Given those risks and uncertainties, prospective investors are cautioned not
to place undue reliance on forward-looking statements.

These forward-looking statements speak only as at the date of this
announcement and cannot be relied upon as a guide to future performance. Each
of the Company and Cavendish expressly disclaims any obligation or
undertaking to update or revise any forward-looking statements contained
herein to reflect actual results or any change in the assumptions, conditions
or circumstances on which any such statements are based unless required to do
so by the Financial Conduct Authority, the London Stock Exchange or applicable
law.

The information in this announcement is for background purposes only and does
not purport to be full or complete. None of Cavendish, or any
of its affiliates, accepts any responsibility or liability whatsoever for,
or makes any representation or warranty, express or implied, as to this
announcement, including the truth, accuracy or completeness of the information
in this announcement (or whether any information has been omitted from the
announcement) or any other information relating to the Company or associated
companies, whether written, oral or in a visual or electronic form, and
howsoever transmitted or made available or for any loss howsoever arising from
any use of the announcement or its contents or otherwise arising in connection
therewith. Each of Cavendish, and its affiliates, accordingly disclaims all
and any liability whether arising in tort, contract or otherwise which it
might otherwise be found to have in respect of this announcement or its
contents or otherwise arising in connection therewith.

Any indication in this announcement of the price at which the Ordinary Share
have been bought or sold in the past cannot be relied upon as a guide to
future performance. Persons needing advice should consult an independent
financial adviser. No statement in this announcement is intended to be a
profit forecast and no statement in this announcement should be interpreted to
mean that earnings or target dividend per share of the Company for the current
or future financial years would necessarily match or exceed the historical
published earnings or dividends per share of the Company.

= = = = = = =

> [Task requirements]
(a) Answer these from the announcement disclaimer:
(i) Which bodies or law could require the Company and Cavendish to update or revise the forward-looking statements?
(ii) For what purposes does the announcement say its information is given?
(iii) Whom should persons needing advice consult?
(b) Carry the announcement disclaimer forward by writing its next paragraph, starting after its final sentence.

= = = = = = =

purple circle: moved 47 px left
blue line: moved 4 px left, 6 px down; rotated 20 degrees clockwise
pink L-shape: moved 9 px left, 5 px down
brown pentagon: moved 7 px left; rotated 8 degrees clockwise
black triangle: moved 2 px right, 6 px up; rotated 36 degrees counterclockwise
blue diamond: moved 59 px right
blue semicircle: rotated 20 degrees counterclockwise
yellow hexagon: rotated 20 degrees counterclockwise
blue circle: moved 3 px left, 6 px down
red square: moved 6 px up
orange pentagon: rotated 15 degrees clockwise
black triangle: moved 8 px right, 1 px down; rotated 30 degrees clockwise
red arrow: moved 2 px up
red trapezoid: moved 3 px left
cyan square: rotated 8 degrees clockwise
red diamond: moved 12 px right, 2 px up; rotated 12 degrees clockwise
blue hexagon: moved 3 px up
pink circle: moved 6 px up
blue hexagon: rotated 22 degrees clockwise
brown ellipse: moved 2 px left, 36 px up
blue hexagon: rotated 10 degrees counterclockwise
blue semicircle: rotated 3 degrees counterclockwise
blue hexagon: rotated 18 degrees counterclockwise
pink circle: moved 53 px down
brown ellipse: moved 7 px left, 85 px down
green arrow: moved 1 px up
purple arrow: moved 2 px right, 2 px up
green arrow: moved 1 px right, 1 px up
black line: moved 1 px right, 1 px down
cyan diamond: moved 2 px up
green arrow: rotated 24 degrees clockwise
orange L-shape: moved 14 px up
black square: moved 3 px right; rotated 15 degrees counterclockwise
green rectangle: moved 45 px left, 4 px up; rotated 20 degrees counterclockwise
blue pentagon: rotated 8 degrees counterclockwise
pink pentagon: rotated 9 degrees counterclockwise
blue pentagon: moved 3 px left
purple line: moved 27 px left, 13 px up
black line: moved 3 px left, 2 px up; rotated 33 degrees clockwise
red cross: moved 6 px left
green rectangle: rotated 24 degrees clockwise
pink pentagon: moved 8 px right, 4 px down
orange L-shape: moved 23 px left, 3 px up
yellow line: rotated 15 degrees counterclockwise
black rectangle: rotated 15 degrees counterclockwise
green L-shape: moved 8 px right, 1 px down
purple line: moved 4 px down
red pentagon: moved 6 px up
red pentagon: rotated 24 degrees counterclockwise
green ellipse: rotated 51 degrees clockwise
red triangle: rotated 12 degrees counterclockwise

= = = = = = =

> [Final answers]
(a)
(i) The Financial Conduct Authority, the London Stock Exchange or applicable law.
(ii) For background purposes only.
(iii) An independent financial adviser.

(b)
Neither the content of the Company's website (or any other website) nor the
content of any website accessible from hyperlinks on the Company's website (or
any other website) is incorporated into or forms part of this announcement.
The Retail Offer Shares to be issued or sold pursuant to the Retail Offer will
not be admitted to trading on any stock exchange other than the London Stock
Exchange.

UK Product Governance Requirements

Solely for the purposes of the product governance requirements of Chapter 3 of
the FCA Handbook Product Intervention and Product Governance Sourcebook (the
"UK MiFIR Product Governance Requirements"), and disclaiming all and any
liability, whether arising in tort, contract or otherwise, which any
"manufacturer" (for the purposes of the UK MiFIR Product Governance
Requirements) may otherwise have with respect thereto, the Retail Offer Shares
have been subject to a product approval process, which has determined that the
Retail Offer Shares are: (i) compatible with an end target market of retail
investors and investors who meet the criteria of professional clients and
eligible counterparties, each as defined in paragraphs 3.5 and 3.6 of COBS;
and (ii) eligible for distribution through all permitted distribution channels
(the "Target Market Assessment").

Notwithstanding the Target Market Assessment, distributors should note that:
the price of the Retail Offer Shares may decline and investors could lose all
or part of their investment; the Retail Offer Shares offer no guaranteed
income and no capital protection; and an investment in the Retail Offer Shares
is compatible only with investors who do not need a guaranteed income or
capital protection, who (either alone or in conjunction with an appropriate
financial or other adviser) are capable of evaluating the merits and risks of
such an investment and who have sufficient resources to be able to bear any
losses that may result therefrom. The Target Market Assessment is without
prejudice to any contractual, legal or regulatory selling restrictions in
relation to the Retail Offer.

For the avoidance of doubt, the Target Market Assessment does not constitute:
(a) an assessment of suitability or appropriateness for the purposes of
Chapters 9A or 10A respectively of COBS; or (b) a recommendation to any
investor or group of investors to invest in, or purchase, or take any other
action whatsoever with respect to the Retail Offer Shares. Each distributor is
responsible for undertaking its own target market assessment in respect of the
Retail Offer Shares and determining appropriate distribution channels.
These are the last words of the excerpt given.